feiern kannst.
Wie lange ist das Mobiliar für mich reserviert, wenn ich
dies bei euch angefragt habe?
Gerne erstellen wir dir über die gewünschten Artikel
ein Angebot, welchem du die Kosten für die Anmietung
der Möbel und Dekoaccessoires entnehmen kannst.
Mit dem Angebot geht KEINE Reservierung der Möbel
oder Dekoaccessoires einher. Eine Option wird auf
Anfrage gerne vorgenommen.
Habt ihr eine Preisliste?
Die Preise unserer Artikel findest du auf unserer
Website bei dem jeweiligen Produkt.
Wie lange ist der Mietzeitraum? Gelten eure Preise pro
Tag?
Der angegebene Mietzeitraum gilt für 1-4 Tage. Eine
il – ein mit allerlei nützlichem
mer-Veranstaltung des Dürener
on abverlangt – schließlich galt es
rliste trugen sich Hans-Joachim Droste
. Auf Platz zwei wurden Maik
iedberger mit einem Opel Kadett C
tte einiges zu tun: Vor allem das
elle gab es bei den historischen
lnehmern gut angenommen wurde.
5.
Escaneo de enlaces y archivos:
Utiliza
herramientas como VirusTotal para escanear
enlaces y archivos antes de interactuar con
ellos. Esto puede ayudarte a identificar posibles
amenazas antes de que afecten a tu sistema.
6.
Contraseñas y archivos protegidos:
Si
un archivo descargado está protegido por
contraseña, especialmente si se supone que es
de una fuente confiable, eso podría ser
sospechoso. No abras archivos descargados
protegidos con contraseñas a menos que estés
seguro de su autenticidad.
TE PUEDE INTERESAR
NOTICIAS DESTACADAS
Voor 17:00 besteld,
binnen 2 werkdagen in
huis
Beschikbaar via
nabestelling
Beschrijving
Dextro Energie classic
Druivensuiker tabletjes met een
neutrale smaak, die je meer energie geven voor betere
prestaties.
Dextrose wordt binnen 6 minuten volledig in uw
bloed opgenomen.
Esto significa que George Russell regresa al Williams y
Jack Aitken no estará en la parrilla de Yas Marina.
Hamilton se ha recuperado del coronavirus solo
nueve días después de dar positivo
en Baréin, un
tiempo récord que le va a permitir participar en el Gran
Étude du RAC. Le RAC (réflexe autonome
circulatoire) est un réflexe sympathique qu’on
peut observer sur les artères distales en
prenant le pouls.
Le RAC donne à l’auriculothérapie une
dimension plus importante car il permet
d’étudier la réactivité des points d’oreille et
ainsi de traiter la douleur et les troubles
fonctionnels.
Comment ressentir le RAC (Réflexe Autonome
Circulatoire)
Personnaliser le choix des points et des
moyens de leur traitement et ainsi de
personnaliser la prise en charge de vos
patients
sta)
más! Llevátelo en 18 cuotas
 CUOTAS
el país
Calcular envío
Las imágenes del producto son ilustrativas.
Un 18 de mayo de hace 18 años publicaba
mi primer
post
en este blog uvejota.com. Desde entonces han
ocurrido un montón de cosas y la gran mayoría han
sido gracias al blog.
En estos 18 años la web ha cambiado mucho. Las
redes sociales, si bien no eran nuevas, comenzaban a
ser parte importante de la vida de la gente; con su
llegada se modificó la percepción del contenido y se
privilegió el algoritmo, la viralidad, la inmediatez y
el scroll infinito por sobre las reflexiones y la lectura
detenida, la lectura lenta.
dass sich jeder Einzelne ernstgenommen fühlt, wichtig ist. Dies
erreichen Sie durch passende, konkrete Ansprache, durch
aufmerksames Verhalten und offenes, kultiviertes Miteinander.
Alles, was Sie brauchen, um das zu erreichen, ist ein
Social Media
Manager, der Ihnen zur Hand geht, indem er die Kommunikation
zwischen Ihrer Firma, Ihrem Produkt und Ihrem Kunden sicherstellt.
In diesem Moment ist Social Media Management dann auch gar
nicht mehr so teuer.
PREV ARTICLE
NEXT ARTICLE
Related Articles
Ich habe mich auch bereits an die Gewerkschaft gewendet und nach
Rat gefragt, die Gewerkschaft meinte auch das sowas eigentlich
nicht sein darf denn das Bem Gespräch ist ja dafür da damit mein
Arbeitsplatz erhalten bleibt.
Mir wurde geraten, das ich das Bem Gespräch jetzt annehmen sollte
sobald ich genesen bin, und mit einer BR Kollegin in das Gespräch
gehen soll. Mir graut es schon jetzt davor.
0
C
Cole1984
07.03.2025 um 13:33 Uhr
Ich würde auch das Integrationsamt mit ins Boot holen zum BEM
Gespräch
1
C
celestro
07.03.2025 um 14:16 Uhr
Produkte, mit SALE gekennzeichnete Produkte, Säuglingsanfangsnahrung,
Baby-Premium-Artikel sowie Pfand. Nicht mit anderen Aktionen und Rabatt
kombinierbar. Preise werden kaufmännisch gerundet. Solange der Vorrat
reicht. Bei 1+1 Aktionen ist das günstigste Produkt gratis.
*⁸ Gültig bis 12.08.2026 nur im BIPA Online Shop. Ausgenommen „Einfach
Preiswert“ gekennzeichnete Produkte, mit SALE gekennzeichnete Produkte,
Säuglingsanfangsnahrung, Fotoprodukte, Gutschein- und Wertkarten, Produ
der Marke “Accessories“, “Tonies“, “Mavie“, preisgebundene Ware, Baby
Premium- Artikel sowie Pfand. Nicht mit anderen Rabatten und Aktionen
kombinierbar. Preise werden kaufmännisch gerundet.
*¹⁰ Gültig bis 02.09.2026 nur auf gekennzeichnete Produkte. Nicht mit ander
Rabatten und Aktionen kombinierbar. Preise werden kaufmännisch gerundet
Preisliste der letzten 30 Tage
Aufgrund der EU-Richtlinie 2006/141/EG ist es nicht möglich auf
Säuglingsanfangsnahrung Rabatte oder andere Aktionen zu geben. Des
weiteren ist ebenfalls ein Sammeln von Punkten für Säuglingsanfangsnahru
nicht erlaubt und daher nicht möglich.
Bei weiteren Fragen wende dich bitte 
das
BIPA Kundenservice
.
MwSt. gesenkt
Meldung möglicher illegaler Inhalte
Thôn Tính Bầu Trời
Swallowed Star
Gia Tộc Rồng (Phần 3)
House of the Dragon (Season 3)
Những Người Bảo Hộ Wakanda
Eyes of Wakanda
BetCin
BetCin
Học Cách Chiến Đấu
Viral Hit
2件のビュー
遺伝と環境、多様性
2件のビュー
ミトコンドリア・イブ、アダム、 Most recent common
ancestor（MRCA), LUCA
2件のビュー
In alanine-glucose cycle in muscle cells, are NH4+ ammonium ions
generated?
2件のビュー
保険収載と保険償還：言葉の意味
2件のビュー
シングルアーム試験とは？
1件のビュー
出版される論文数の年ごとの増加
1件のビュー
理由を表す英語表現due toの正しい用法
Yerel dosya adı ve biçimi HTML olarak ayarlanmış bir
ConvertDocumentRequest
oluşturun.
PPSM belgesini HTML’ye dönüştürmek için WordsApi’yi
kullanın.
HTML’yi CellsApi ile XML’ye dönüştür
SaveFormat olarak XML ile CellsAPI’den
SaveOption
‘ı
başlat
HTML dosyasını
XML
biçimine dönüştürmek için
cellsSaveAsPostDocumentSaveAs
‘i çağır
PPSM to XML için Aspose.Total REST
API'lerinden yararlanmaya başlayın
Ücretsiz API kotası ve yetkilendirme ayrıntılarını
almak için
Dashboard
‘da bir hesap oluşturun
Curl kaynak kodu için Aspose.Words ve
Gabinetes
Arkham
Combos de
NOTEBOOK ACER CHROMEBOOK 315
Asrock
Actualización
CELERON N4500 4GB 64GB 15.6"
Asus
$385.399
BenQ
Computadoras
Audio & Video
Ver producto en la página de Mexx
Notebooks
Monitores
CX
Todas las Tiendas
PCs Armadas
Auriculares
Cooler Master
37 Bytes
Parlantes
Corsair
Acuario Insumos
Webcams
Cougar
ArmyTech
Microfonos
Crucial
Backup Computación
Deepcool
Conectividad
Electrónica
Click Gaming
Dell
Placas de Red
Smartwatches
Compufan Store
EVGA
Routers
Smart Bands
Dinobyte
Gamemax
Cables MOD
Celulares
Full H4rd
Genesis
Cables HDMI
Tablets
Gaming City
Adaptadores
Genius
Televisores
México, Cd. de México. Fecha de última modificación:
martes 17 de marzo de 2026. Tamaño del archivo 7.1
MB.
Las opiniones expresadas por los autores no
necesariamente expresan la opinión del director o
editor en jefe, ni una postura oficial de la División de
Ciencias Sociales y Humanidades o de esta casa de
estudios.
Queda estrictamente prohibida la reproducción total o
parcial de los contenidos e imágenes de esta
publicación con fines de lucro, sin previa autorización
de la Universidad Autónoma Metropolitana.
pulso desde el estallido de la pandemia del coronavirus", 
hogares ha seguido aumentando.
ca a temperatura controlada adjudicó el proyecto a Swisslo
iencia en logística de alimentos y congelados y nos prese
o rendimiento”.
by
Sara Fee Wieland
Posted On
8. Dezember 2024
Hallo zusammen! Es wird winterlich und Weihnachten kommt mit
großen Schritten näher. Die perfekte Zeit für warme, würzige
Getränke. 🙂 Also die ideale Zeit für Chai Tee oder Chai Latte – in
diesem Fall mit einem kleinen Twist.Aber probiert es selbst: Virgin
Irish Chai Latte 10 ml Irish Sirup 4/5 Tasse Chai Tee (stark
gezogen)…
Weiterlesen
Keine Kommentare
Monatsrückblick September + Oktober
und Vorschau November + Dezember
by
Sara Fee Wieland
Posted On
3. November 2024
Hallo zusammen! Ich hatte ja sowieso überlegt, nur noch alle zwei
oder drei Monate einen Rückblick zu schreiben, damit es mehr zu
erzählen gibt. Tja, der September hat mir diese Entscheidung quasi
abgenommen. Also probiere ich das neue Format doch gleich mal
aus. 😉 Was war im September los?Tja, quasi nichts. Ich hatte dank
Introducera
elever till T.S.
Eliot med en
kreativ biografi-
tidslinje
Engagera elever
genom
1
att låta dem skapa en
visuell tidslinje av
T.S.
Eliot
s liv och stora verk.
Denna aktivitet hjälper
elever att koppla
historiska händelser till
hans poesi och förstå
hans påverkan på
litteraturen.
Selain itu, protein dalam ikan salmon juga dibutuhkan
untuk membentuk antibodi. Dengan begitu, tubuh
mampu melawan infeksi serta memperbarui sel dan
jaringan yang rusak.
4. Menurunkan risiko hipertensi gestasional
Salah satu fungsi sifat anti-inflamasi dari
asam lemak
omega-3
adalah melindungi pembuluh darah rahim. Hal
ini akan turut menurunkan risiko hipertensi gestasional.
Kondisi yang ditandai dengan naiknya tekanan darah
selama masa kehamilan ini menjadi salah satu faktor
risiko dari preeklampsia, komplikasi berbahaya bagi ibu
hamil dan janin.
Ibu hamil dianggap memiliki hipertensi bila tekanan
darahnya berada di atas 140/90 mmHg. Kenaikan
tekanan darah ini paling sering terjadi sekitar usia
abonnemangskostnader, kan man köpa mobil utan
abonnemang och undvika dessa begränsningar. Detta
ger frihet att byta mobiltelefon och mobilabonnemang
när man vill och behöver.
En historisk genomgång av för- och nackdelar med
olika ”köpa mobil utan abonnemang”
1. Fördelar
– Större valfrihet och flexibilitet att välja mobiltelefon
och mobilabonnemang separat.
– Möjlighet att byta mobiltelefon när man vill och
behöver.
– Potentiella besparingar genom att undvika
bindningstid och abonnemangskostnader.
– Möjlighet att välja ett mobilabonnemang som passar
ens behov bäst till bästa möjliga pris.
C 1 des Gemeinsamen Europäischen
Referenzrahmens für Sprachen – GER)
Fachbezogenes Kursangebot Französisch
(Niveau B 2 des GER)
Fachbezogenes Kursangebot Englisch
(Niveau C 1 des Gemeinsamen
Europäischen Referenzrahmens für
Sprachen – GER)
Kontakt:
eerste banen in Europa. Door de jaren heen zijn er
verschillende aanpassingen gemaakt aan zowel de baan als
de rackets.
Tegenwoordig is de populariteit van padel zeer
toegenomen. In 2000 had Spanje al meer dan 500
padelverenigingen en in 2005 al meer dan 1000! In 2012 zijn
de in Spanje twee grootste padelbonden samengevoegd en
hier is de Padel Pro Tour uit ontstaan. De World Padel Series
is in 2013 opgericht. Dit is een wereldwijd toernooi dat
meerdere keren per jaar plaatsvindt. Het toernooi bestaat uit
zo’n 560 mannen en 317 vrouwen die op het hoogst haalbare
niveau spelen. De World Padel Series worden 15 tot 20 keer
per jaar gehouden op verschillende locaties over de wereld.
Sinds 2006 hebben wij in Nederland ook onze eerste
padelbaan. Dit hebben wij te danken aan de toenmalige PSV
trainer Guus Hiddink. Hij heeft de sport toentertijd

━━━━━━━━━━━━━━━━

▶ [Problem to solve] Find the word "einem" in the listing above, then copy each line where it turns up.

▶ [Answer for this exercise]
iedberger mit einem Opel Kadett C
diesem Fall mit einem kleinen Twist.Aber probiert es selbst: Virgin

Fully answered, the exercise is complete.